Chelsea College of Arts PhD student Laetitia Forst has been selected for the AER residency at Domaine de Boisbuchet, France.
Boisbuchet's intensive workshop programmes invest deeply in cultures that respect the past and build for the future.
Set up by Professor Lucy Orta UAL Chair of Art for the Environment - Centre for Sustainable Fashion in 2015, The Art for the Environment International Artist Residency Programme (AER) provides UAL graduates with the exceptional opportunity to apply for short residencies at one of our internationally renowned host institutions, to explore concerns that define the 21st century – biodiversity, environmental sustainability, social economy, and human rights.
Read Laetitia Forst's successful residency proposal:
As we globally acknowledge that to achieve sustainable prosperity, our manufactured world needs to be reworked from its very core components, the role of material designers in scripting this future becomes crucial. Through my PhD research at University of the Arts London, I am exploring the potential of design for disassembly to challenge the recyclability issues of blended materials. Indeed, a large proportion of textiles are made of a combination of resources which are not compatible for recycling. These resources, belonging to different regeneration systems in the Cradle to Cradle manifesto framework, are assembled in ways which prevent their recovery, making these dead-end materials which are condemned to waste. By adapting design for disassembly from the field of electronic product design where it originated as a response to extended producer responsibility regulation, my work aims to achieve the highest potential in terms of aesthetics, functionality, and creativity involved in the making process, while enabling optimal fibre-to-fibre recovery and recycling of the components in a circular economy.

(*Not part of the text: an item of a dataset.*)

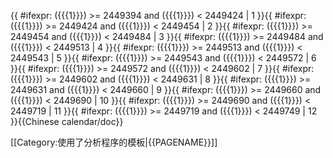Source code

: <includeonly>{{ #ifexpr: ({{{1}}}) >= 2449394 and ({{{1}}}) < 2449424 | 1 }}{{ #ifexpr: ({{{1}}}) >= 2449424 and ({{{1}}}) < 2449454 | 2 }}{{ #ifexpr: ({{{1}}}) >= 2449454 and ({{{1}}}) < 2449484 | 3 }}{{ #ifexpr: ({{{1}}}) >= 2449484 and ({{{1}}}) < 2449513 | 4 }}{{ #ifexpr: ({{{1}}}) >= 2449513 and ({{{1}}}) < 2449543 | 5 }}{{ #ifexpr: ({{{1}}}) >= 2449543 and ({{{1}}}) < 2449572 | 6 }}{{ #ifexpr: ({{{1}}}) >= 2449572 and ({{{1}}}) < 2449602 | 7 }}{{ #ifexpr: ({{{1}}}) >= 2449602 and ({{{1}}}) < 2449631 | 8 }}{{ #ifexpr: ({{{1}}}) >= 2449631 and ({{{1}}}) < 2449660 | 9 }}{{ #ifexpr: ({{{1}}}) >= 2449660 and ({{{1}}}) < 2449690 | 10 }}{{ #ifexpr: ({{{1}}}) >= 2449690 and ({{{1}}}) < 2449719 | 11 }}{{ #ifexpr: ({{{1}}}) >= 2449719 and ({{{1}}}) < 2449749 | 12 }}</includeonly><noinclude>{{Chinese calendar/doc}}

[[Category:使用了分析程序的模板|{{PAGENAME}}]]

</noinclude>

Over the course of my research, I have developed a series of methods for the assembly of textiles in ways which allow them to be taken apart for the optimal recycling of the different components. This works puts hands-on material experimentation at the centre of the design and innovation process.

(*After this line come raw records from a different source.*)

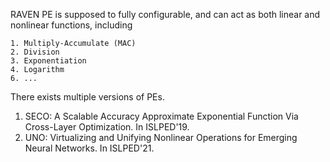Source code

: RAVEN PE is supposed to fully configurable, and can act as both linear and nonlinear functions, including

    1. Multiply-Accumulate (MAC)
    2. Division
    3. Exponentiation
    4. Logarithm
    6. ...

There exists multiple versions of PEs.

1. SECO: A Scalable Accuracy Approximate Exponential Function Via Cross-Layer Optimization. In ISLPED'19.
2. UNO: Virtualizing and Unifying Nonlinear Operations for Emerging Neural Networks. In ISLPED'21.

For the time being, these methods have mostly been tested with placeholder materials as a way of representing the possibilities of this strategy so that it can be used as guidelines in future practice. The focus of the Boisbuchet workshop on the use of specific resources which offer key environmental benefits would be extremely enriching to my understanding of the potential of design for disassembly at the material scale. Delving deeper into the qualities of the materials which can enter these combinations and understanding their intrinsic qualities and weaknesses would greatly benefit my approach to materials design in a circular economy. It has become apparent through my practice that ‘sustainable’ materials need to be considered as part of larger systems in which their qualities, both aesthetic and environmental, script a particular design brief for their use in regenerative systems. I hope to be able to exchange and contribute my research perspectives around this topic in the context of the workshop.

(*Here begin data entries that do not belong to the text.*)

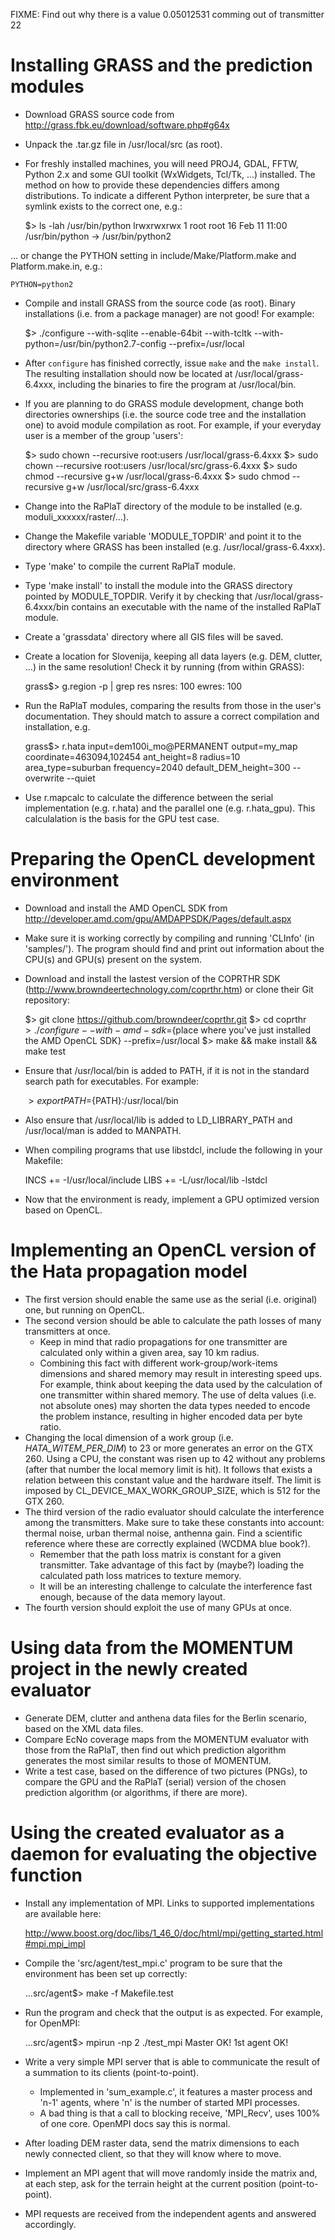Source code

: FIXME: Find out why there is a value 0.05012531 comming out of transmitter 22


Installing GRASS and the prediction modules
===========================================
- Download GRASS source code from http://grass.fbk.eu/download/software.php#g64x
- Unpack the .tar.gz file in /usr/local/src (as root).
- For freshly installed machines, you will need PROJ4, GDAL, FFTW, Python 2.x and some GUI toolkit (WxWidgets, Tcl/Tk, ...) installed. The method on how to provide these dependencies differs among distributions. To indicate a different Python interpreter, be sure that a symlink exists to the correct one, e.g.:
    
    $> ls -lah /usr/bin/python
    lrwxrwxrwx 1 root root 16 Feb 11 11:00 /usr/bin/python -> /usr/bin/python2

... or change the PYTHON setting in include/Make/Platform.make and Platform.make.in, e.g.:
    
    PYTHON=python2

- Compile and install GRASS from the source code (as root). Binary installations (i.e. from a package manager) are not good! For example:

	$> ./configure --with-sqlite --enable-64bit --with-tcltk --with-python=/usr/bin/python2.7-config --prefix=/usr/local

- After `configure` has finished correctly, issue `make` and the `make install`. The resulting installation should now be located at /usr/local/grass-6.4xxx, including the binaries to fire the program at /usr/local/bin.
- If you are planning to do GRASS module development, change both directories ownerships (i.e. the source code tree and the installation one) to avoid module compilation as root. For example, if your everyday user is a member of the group 'users':

	$> sudo chown --recursive root:users /usr/local/grass-6.4xxx
	$> sudo chown --recursive root:users /usr/local/src/grass-6.4xxx
	$> sudo chmod --recursive g+w /usr/local/grass-6.4xxx
	$> sudo chmod --recursive g+w /usr/local/src/grass-6.4xxx

- Change into the RaPlaT directory of the module to be installed (e.g. moduli_xxxxxx/raster/...).
- Change the Makefile variable 'MODULE_TOPDIR' and point it to the directory where GRASS has been installed (e.g. /usr/local/grass-6.4xxx).
- Type 'make' to compile the current RaPlaT module.
- Type 'make install' to install the module into the GRASS directory pointed by MODULE_TOPDIR. Verify it by checking that /usr/local/grass-6.4xxx/bin contains an executable with the name of the installed RaPlaT module.
- Create a 'grassdata' directory where all GIS files will be saved.
- Create a location for Slovenija, keeping all data layers (e.g. DEM, clutter, ...) in the same resolution! Check it by running (from within GRASS):

	grass$> g.region -p | grep res
	nsres:      100
	ewres:      100

- Run the RaPlaT modules, comparing the results from those in the user's documentation. They should match to assure a correct compilation and installation, e.g.

    grass$> r.hata input=dem100i_mo@PERMANENT output=my_map coordinate=463094,102454 ant_height=8 radius=10 area_type=suburban frequency=2040 default_DEM_height=300 --overwrite --quiet

- Use r.mapcalc to calculate the difference between the serial implementation (e.g. r.hata) and the parallel one (e.g. r.hata_gpu). This calculalation is the basis for the GPU test case.


Preparing the OpenCL development environment
============================================
- Download and install the AMD OpenCL SDK from http://developer.amd.com/gpu/AMDAPPSDK/Pages/default.aspx
- Make sure it is working correctly by compiling and running 'CLInfo' (in 'samples/'). The program should find and print out information about the CPU(s) and GPU(s) present on the system.
- Download and install the lastest version of the COPRTHR SDK (http://www.browndeertechnology.com/coprthr.htm) or clone their Git repository:

    $> git clone https://github.com/browndeer/coprthr.git
    $> cd coprthr
    $> ./configure --with-amd-sdk=${place where you've just installed the AMD OpenCL SDK} --prefix=/usr/local
    $> make && make install && make test

- Ensure that /usr/local/bin is added to PATH, if it is not in the standard search path for executables. For example:

    $> export PATH=${PATH}:/usr/local/bin

- Also ensure that /usr/local/lib is added to LD_LIBRARY_PATH and /usr/local/man is added to MANPATH.
- When compiling programs that use libstdcl, include the following in your Makefile:

    INCS += -I/usr/local/include
    LIBS += -L/usr/local/lib -lstdcl

- Now that the environment is ready, implement a GPU optimized version based on OpenCL.


Implementing an OpenCL version of the Hata propagation model
============================================================
- The first version should enable the same use as the serial (i.e. original) one, but running on OpenCL.
- The second version should be able to calculate the path losses of many transmitters at once.
    * Keep in mind that radio propagations for one transmitter are calculated only within a given area, say 10 km radius.
    * Combining this fact with different work-group/work-items dimensions and shared memory may result in interesting speed ups. For example, think about keeping the data used by the calculation of one transmitter within shared memory. The use of delta values (i.e. not absolute ones) may shorten the data types needed to encode the problem instance, resulting in higher encoded data per byte ratio.
- Changing the local dimension of a work group (i.e. _HATA_WITEM_PER_DIM_) to 23 or more generates an error on the GTX 260. Using a CPU, the constant was risen up to 42 without any problems (after that number the local memory limit is hit). It follows that exists a relation between this constant value and the hardware itself. The limit is imposed by CL_DEVICE_MAX_WORK_GROUP_SIZE, which is 512 for the GTX 260.
- The third version of the radio evaluator should calculate the interference among the transmitters. Make sure to take these constants into account: thermal noise, urban thermal noise, anthenna gain. Find a scientific reference where these are correctly explained (WCDMA blue book?).
    * Remember that the path loss matrix is constant for a given transmitter. Take advantage of this fact by (maybe?) loading the calculated path loss matrices to texture memory.
    * It will be an interesting challenge to calculate the interference fast enough, because of the data memory layout.
- The fourth version should exploit the use of many GPUs at once.


Using data from the MOMENTUM project in the newly created evaluator
===================================================================
- Generate DEM, clutter and anthena data files for the Berlin scenario, based on the XML data files.
- Compare EcNo coverage maps from the MOMENTUM evaluator with those from the RaPlaT, then find out which prediction algorithm generates the most similar results to those of MOMENTUM.
- Write a test case, based on the difference of two pictures (PNGs), to compare the GPU and the RaPlaT (serial) version of the chosen prediction algorithm (or algorithms, if there are more).


Using the created evaluator as a daemon for evaluating the objective function
=============================================================================
- Install any implementation of MPI. Links to supported implementations are available here:

    http://www.boost.org/doc/libs/1_46_0/doc/html/mpi/getting_started.html#mpi.mpi_impl

- Compile the 'src/agent/test_mpi.c' program to be sure that the environment has been set up correctly:
    
    ...src/agent$> make -f Makefile.test

- Run the program and check that the output is as expected. For example, for OpenMPI:

    ...src/agent$> mpirun -np 2 ./test_mpi
    Master OK!
    1st agent OK!

- Write a very simple MPI server that is able to communicate the result of a summation to its clients (point-to-point).
    * Implemented in 'sum_example.c', it features a master process and 'n-1' agents, where 'n' is the number of started MPI processes.
    * A bad thing is that a call to blocking receive, 'MPI_Recv', uses 100% of one core. OpenMPI docs say this is normal.

- After loading DEM raster data, send the matrix dimensions to each newly connected client, so that they will know where to move.
- Implement an MPI agent that will move randomly inside the matrix and, at each step, ask for the terrain height at the current position (point-to-point).
- MPI requests are received from the independent agents and answered accordingly.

Textile design for disassembly
The Domaine de Boisbuchet has proven unequalled excellence in representing contemporary design culture, the workshops and the publications issuing from them have long inspired my personal work. The focus on experimentation and the creation of collaborative spaces for innovative design thinking strongly rooted in hands-on making and prototyping is also very close to my own design methods. The workshop programme led by Fernando Laposse is also fascinating. The focus on sisal and hemp, forgotten fibres which have huge potential in a sustainable design context, is particularly inspiring. I am also fascinated by Laposse’s work around endemic materials and the community connections they entail, I hope to learn more about how this might be connected to my own materials design and design for disassembly practice.
The core ideas represented by the AER programme around social and environmental justice are essential to my own practice, and taking part in the Domaine de Boisbuchet residency would give a framework that would enable the further exploration of these key aspects in relation to plant fibres and their inclusion into circular material systems. Alongside acknowledging and welcoming the collaborative nature of this workshop, my personal aims would be to better understand how these resources can become an essential component of material combinations which bring out the highest potential in all the materials while enabling recyclability.
With this initial brief, the experimentation process would enable a deep understanding of the place of plant-based fibres in new material systems which involve communities in the production of products and built environments.
In this respect the proposal that the workshop should culminate in the collective production of a structure of architectural proportions is particularly exciting. I am familiar with some of Laposse’s work involving craft communities and using design as a tool for social justice and I hope to be able to learn more and connect these ideas to my own design practice which is currently taking the technical innovation from my PhD research into more community centred applications such as redistributed manufacturing opportunities. In addition to this, the collaboration with Margent Farm also offers promising context for the workshop and I look forward to being able to explore questions around ‘glocal’ material cultures as part of this workshop. The themed programme for this AER residency offers a huge potential for developing new ideas as a group of passionate designers and artists. I believe this aspect of the programme to be of particular value as the connection with communities of practice across the world around this common theme seems to be a perfect environment to challenging the status quo in material design and use for a more sustainable future. I hope to be able to contribute my own expertise in terms of circular materials and textile making techniques to the group as well as learn new skills from others.